Sessiz sedasız filmlerin Edward Norton vari oyuncusu John Cusack‘ten erkek erkeğe dertleşme sayılabilecek hoş bir filmdi High Fidelity. İlginç bir şekilde, erkeğin başrol olduğu romantik komedi tadında izlediğim ilk filmdi de diyebilirim. Rob karakterine hayat veren John Cusack, plakçıda çalışan sessiz ve biraz da melankolik bir adamdır. Müzik haznesindeki coşku özel hayatına hiç yansımamış ve neredeyse tüm ilişkilerini sıradanlığa kurban vermiştir. Şimdiki kız arkadaşı Laura da (Iben Hjejle) kendisini terk edince, ilişkilerini bir film şeridi halinde gözden geçirmeye başlar ve bu esnada film de bize, Rob’un gözlerinden kadın erkek ilişkilerini anlatır.Stephen Frears’ın en iyi filmi olarak gösterilen High Fidelity’de ayrıca Jack Black, Joan Cusack ve Catherine Zeta Jones’u da görmek mümkün.

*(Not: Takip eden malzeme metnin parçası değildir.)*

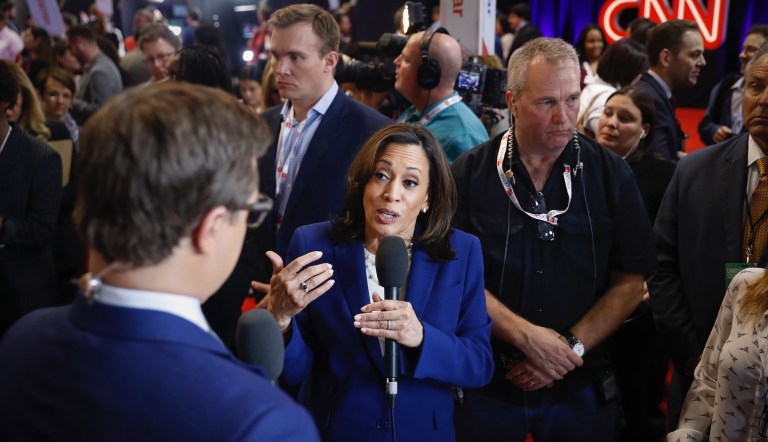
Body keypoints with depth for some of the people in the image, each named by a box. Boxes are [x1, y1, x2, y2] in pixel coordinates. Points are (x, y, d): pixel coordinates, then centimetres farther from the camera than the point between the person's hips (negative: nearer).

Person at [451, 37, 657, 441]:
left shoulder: (611, 175, -2)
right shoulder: (470, 174, -6)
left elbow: (631, 280, -2)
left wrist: (570, 347, -13)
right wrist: (526, 336, -16)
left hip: (581, 387, 1)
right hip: (487, 383, -1)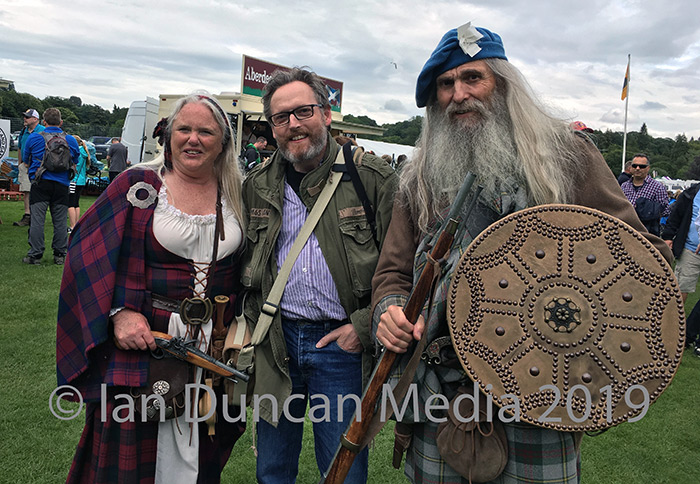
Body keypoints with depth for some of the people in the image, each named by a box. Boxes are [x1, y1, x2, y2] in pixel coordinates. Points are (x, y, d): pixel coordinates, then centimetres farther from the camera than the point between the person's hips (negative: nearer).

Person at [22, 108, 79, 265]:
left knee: (37, 220, 1)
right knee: (60, 222, 6)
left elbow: (26, 161, 13)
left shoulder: (34, 138, 1)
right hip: (62, 185, 2)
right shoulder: (71, 140, 6)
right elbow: (75, 163, 17)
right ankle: (60, 255, 11)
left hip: (40, 183, -2)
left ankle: (35, 255, 3)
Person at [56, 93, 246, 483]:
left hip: (215, 347, 3)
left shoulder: (237, 196, 5)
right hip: (142, 339, -2)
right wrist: (119, 313, -17)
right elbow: (91, 255, -6)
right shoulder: (139, 186, -3)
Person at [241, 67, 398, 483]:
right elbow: (242, 263, 16)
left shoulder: (374, 179, -6)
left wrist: (365, 326, -11)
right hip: (276, 342, 4)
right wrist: (250, 322, 6)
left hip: (343, 342, -3)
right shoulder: (257, 187, 7)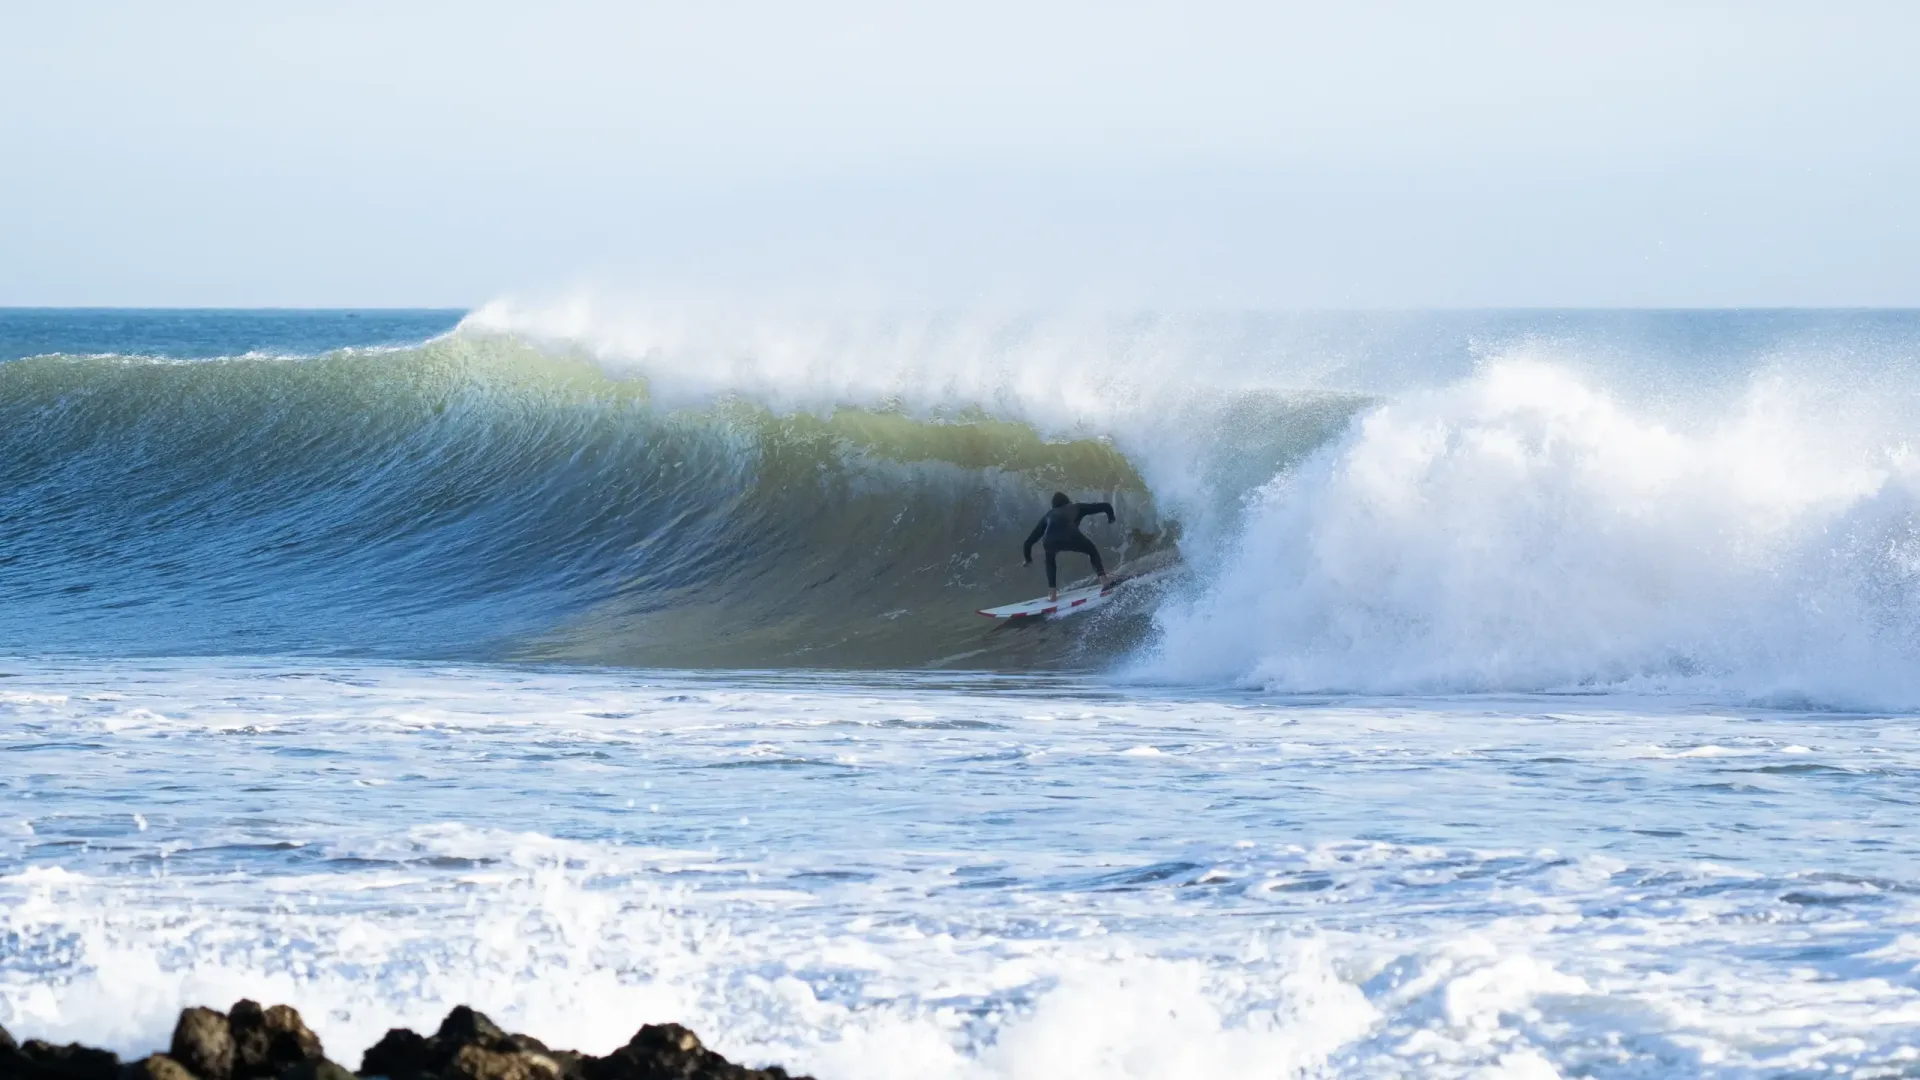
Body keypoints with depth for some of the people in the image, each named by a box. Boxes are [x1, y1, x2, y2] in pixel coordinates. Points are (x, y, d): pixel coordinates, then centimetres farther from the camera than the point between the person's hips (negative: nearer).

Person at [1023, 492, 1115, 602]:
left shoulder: (1049, 515, 38)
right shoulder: (1076, 507, 34)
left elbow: (1030, 540, 40)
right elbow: (1106, 506, 34)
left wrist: (1028, 559, 56)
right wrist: (1111, 518, 56)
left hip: (1050, 541, 2)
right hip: (1071, 538, -2)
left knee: (1050, 558, 37)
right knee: (1093, 551, 30)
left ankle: (1052, 592, 27)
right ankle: (1103, 579, 13)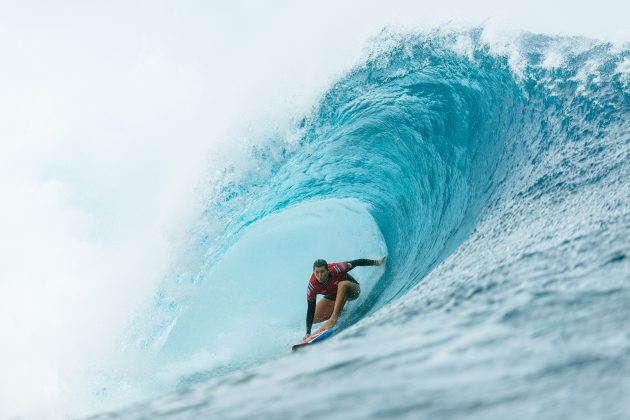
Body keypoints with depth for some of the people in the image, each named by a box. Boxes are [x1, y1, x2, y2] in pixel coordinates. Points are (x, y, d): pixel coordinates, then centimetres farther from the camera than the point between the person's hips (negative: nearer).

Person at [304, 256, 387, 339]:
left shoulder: (336, 269, -35)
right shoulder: (312, 285, -29)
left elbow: (356, 263, -20)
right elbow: (311, 310, -24)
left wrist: (376, 262, -15)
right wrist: (308, 333, -27)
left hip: (351, 290, -4)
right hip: (332, 296, 4)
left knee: (342, 284, -38)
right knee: (315, 318, -7)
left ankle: (333, 318, -35)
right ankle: (342, 313, 12)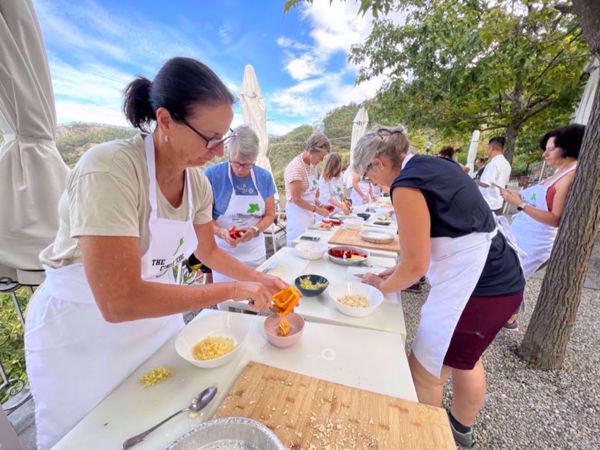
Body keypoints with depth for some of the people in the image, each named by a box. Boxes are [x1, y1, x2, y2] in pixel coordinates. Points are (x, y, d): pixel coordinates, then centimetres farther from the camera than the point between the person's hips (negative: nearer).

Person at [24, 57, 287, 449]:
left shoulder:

Özellikle Rob’un monologları filmin akışında önemli yer tutuyor ve ben de bunlardan bir tanesini, filmin mottosu olabilecek şu cümleyi siz sevgili okurlara bildiriyorum:
“What came first, the music or the misery? People worry about kids playing with guns, or watching violent videos, that some sort of culture of violence will take them over. Nobody worries about kids listening to thousands, literally thousands of songs about heartbreak, rejection, pain, misery and loss. Did I listen to pop music because I was miserable? Or was I miserable because I listened to pop music?”
İzlemenizi tavsiye edebileceğim filmler sıralamasında ilk 5te mutlaka High Fidelity vardır. John Cusack’in baygın bakışları altında erkek gözünden bir ilişki analizi, her zaman işlenen bir konu olmuyor.